Religion was never tolerant of anything that challenged doctrine. The earth is flat, the universe revolves around the earth etc. Remember the persecution of Galileo? Physics' M-theory with 11 dimensions is closer to finding the physicality of "god" then religion ever was or will be. As you say..it's all about faith. We have the right to believe in what we want.

10:26 PM  
Blogger Suricou Raven said...

The legal situation in the US is a bit complicated, but its not favourable to creating any relationship which is legally equivilent to marriage.

States can try, but it doesn't work well. If they set up a 'civil union' relationship, then it may be equivilent to marriage under state law... but not federal. Which results in seriously complicated tax problems (Paying some taxes as if marries, others as if single), problems with federally-run programs, inter-state travel (Particually if one partner is hospitalised, as the other may have no visitation right), and when doing business with organisations based in other states.

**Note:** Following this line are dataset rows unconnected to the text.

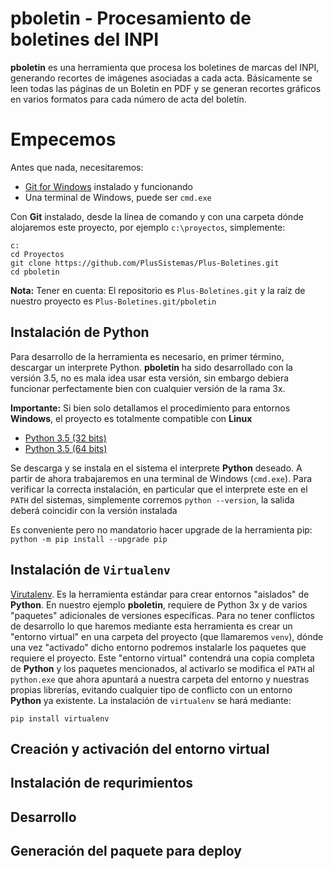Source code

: # pboletin - Procesamiento de boletines del INPI

**pboletin** es una herramienta que procesa los boletines de marcas del INPI,
generando recortes de imágenes asociadas a cada acta. Básicamente se leen todas
las páginas de un Boletín en PDF y se generan recortes gráficos en varios
formatos para cada número de acta del boletín.


# Empecemos

Antes que nada, necesitaremos:

* [Git for Windows](https://git-scm.com/download/win) instalado y funcionando
* Una terminal de Windows, puede ser `cmd.exe`

Con **Git** instalado, desde la línea de comando y con una carpeta dónde
alojaremos este proyecto, por ejemplo `c:\proyectos`, simplemente:

``` 
c: 
cd Proyectos 
git clone https://github.com/PlusSistemas/Plus-Boletines.git 
cd pboletin 
``` 

**Nota:** Tener en cuenta: El repositorio es `Plus-Boletines.git` y la raíz de nuestro
proyecto es `Plus-Boletines.git/pboletin`


## Instalación de **Python**

Para desarrollo de la herramienta es necesario, en primer término, descargar un
interprete Python. **pboletin** ha sido desarrollado con la versión 3.5, no es
mala idea usar esta versión, sin embargo debiera funcionar perfectamente bien
con cualquier versión de la rama 3x.

**Importante:** Si bien solo detallamos el procedimiento para entornos
**Windows**, el proyecto es totalmente compatible con **Linux**

* [Python 3.5 (32 bits)](https://www.python.org/ftp/python/3.5.4/python-3.5.4.exe)
* [Python 3.5 (64 bits)](https://www.python.org/ftp/python/3.5.4/python-3.5.4rc1-amd64.exe)

Se descarga y se instala en el sistema el interprete **Python** deseado. A
partir de ahora trabajaremos en una terminal de Windows (`cmd.exe`). Para
verificar la correcta instalación, en particular que el interprete este en el `PATH`
del sistemas, simplemente corremos `python --version`, la salida deberá
coincidir con la versión instalada 

Es conveniente pero no mandatorio hacer upgrade de la herramienta pip: `python
-m pip install --upgrade pip`

## Instalación de `Virtualenv`

[Virutalenv](https://virtualenv.pypa.io/en/stable/). Es la herramienta estándar
para crear entornos "aislados" de **Python**. En nuestro ejemplo **pboletin**,
requiere de Python 3x y de varios "paquetes" adicionales de versiones
específicas. Para no tener conflictos de desarrollo lo que haremos mediante
esta herramienta es crear un "entorno virtual" en una carpeta del proyecto (que
llamaremos `venv`), dónde una vez "activado" dicho entorno podremos instalarle
los paquetes que requiere el proyecto. Este "entorno virtual" contendrá una
copia completa de **Python** y los paquetes mencionados, al activarlo se
modifica el `PATH` al `python.exe` que ahora apuntará a nuestra carpeta del
entorno y nuestras propias librerías, evitando cualquier tipo de conflicto con un
entorno **Python** ya existente. La instalación de `virtualenv` se hará
mediante:

```
pip install virtualenv
```

## Creación y activación del entorno virtual


## Instalación de requrimientos

## Desarrollo

## Generación del paquete para deploy

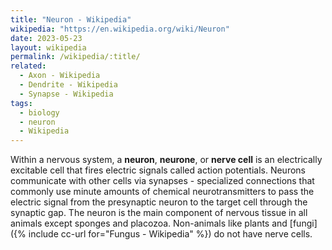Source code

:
 ```yaml
---
title: "Neuron - Wikipedia"
wikipedia: "https://en.wikipedia.org/wiki/Neuron"
date: 2023-05-23
layout: wikipedia
permalink: /wikipedia/:title/
related:
  - Axon - Wikipedia
  - Dendrite - Wikipedia
  - Synapse - Wikipedia
tags:
  - biology
  - neuron
  - Wikipedia
---
```

Within a nervous system, a **neuron**, **neurone**, or **nerve cell** is an electrically excitable cell that fires electric signals called action potentials. Neurons communicate with other cells via synapses - specialized connections that commonly use minute amounts of chemical neurotransmitters to pass the electric signal from the presynaptic neuron to the target cell through the synaptic gap. The neuron is the main component of nervous tissue in all animals except sponges and placozoa. Non-animals like plants and [fungi]({% include cc-url for="Fungus - Wikipedia" %}) do not have nerve cells.
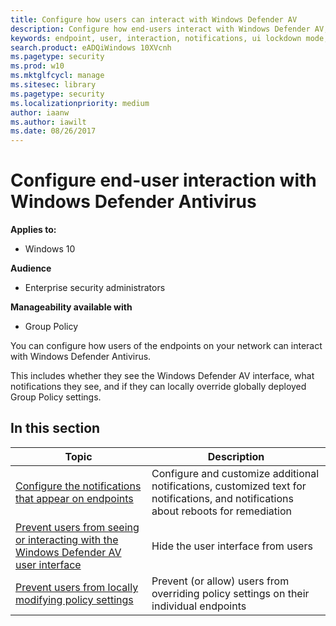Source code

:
 ```yaml
---
title: Configure how users can interact with Windows Defender AV
description: Configure how end-users interact with Windows Defender AV, what notifications they see, and if they can override settings.
keywords: endpoint, user, interaction, notifications, ui lockdown mode, headless mode, hide interface
search.product: eADQiWindows 10XVcnh
ms.pagetype: security
ms.prod: w10
ms.mktglfcycl: manage
ms.sitesec: library
ms.pagetype: security
ms.localizationpriority: medium
author: iaanw
ms.author: iawilt
ms.date: 08/26/2017
---
```


# Configure end-user interaction with Windows Defender Antivirus

**Applies to:**

- Windows 10

**Audience**

- Enterprise security administrators

**Manageability available with**

- Group Policy

You can configure how users of the endpoints on your network can interact with Windows Defender Antivirus.

This includes whether they see the Windows Defender AV interface, what notifications they see, and if they can locally override globally deployed Group Policy settings.

## In this section

Topic | Description 
---|---
[Configure the notifications that appear on endpoints](configure-notifications-windows-defender-antivirus.md) | Configure and customize additional notifications, customized text for notifications, and notifications about reboots for remediation
[Prevent users from seeing or interacting with the Windows Defender AV user interface](prevent-end-user-interaction-windows-defender-antivirus.md) | Hide the user interface from users
[Prevent users from locally modifying policy settings](configure-local-policy-overrides-windows-defender-antivirus.md) | Prevent (or allow) users from overriding policy settings on their individual endpoints
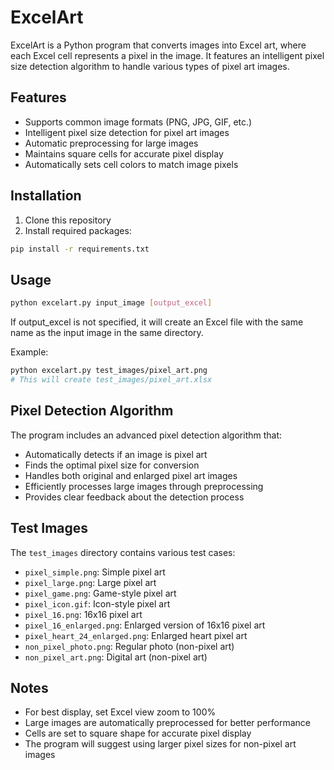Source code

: # ExcelArt

ExcelArt is a Python program that converts images into Excel art, where each Excel cell represents a pixel in the image. It features an intelligent pixel size detection algorithm to handle various types of pixel art images.

## Features

- Supports common image formats (PNG, JPG, GIF, etc.)
- Intelligent pixel size detection for pixel art images
- Automatic preprocessing for large images
- Maintains square cells for accurate pixel display
- Automatically sets cell colors to match image pixels

## Installation

1. Clone this repository
2. Install required packages:
```bash
pip install -r requirements.txt
```

## Usage

```bash
python excelart.py input_image [output_excel]
```

If output_excel is not specified, it will create an Excel file with the same name as the input image in the same directory.

Example:
```bash
python excelart.py test_images/pixel_art.png
# This will create test_images/pixel_art.xlsx
```

## Pixel Detection Algorithm

The program includes an advanced pixel detection algorithm that:
- Automatically detects if an image is pixel art
- Finds the optimal pixel size for conversion
- Handles both original and enlarged pixel art images
- Efficiently processes large images through preprocessing
- Provides clear feedback about the detection process

## Test Images

The `test_images` directory contains various test cases:
- `pixel_simple.png`: Simple pixel art
- `pixel_large.png`: Large pixel art
- `pixel_game.png`: Game-style pixel art
- `pixel_icon.gif`: Icon-style pixel art
- `pixel_16.png`: 16x16 pixel art
- `pixel_16_enlarged.png`: Enlarged version of 16x16 pixel art
- `pixel_heart_24_enlarged.png`: Enlarged heart pixel art
- `non_pixel_photo.png`: Regular photo (non-pixel art)
- `non_pixel_art.png`: Digital art (non-pixel art)

## Notes

- For best display, set Excel view zoom to 100%
- Large images are automatically preprocessed for better performance
- Cells are set to square shape for accurate pixel display
- The program will suggest using larger pixel sizes for non-pixel art images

It is a similar situation to that of some medicinal marijuana growers who have a state licence, but still have to work in secret to avoid prosicution by the FBI. Just because a state makes something legal doesn't mean the federal government must treat it as such.

Legally, is is far tidier to just make one very small change: Remove the one-of-each gender restriction on marriage. Problem solved.

Politically, thats next to impossible at this time. For historic reasons, the religious ritual of marriage, the social status of marriage and the legal relationship of marriage are all closely related. Its impossible to alter the last of those without also upsetting a lot of churches and their members. And social change will *always* produce a backlash.

The backlash comes with a number of justifcations - some honest, some being used as covers for less respectible motivations. The main ones seem to be the basic 'gays are icky' homophobia, and a more complicated 'Gays? What are they?' situation where people dont want to legally acknowledge even the existance of homosexuals.

From my careful consideration of the published material of many anti-gay-marriage organisations, I have concluded that almost all of the public reasons given when opposing it are no more than excuses used to cover an underlying personal or religious reason.

Here in the UK, we have civil unions which are, legally, in almost all ways identical to marriage. There are some slight differences related to anullment, but thats it - everywhere else, just the same. But I already explained why that would be difficult in the US.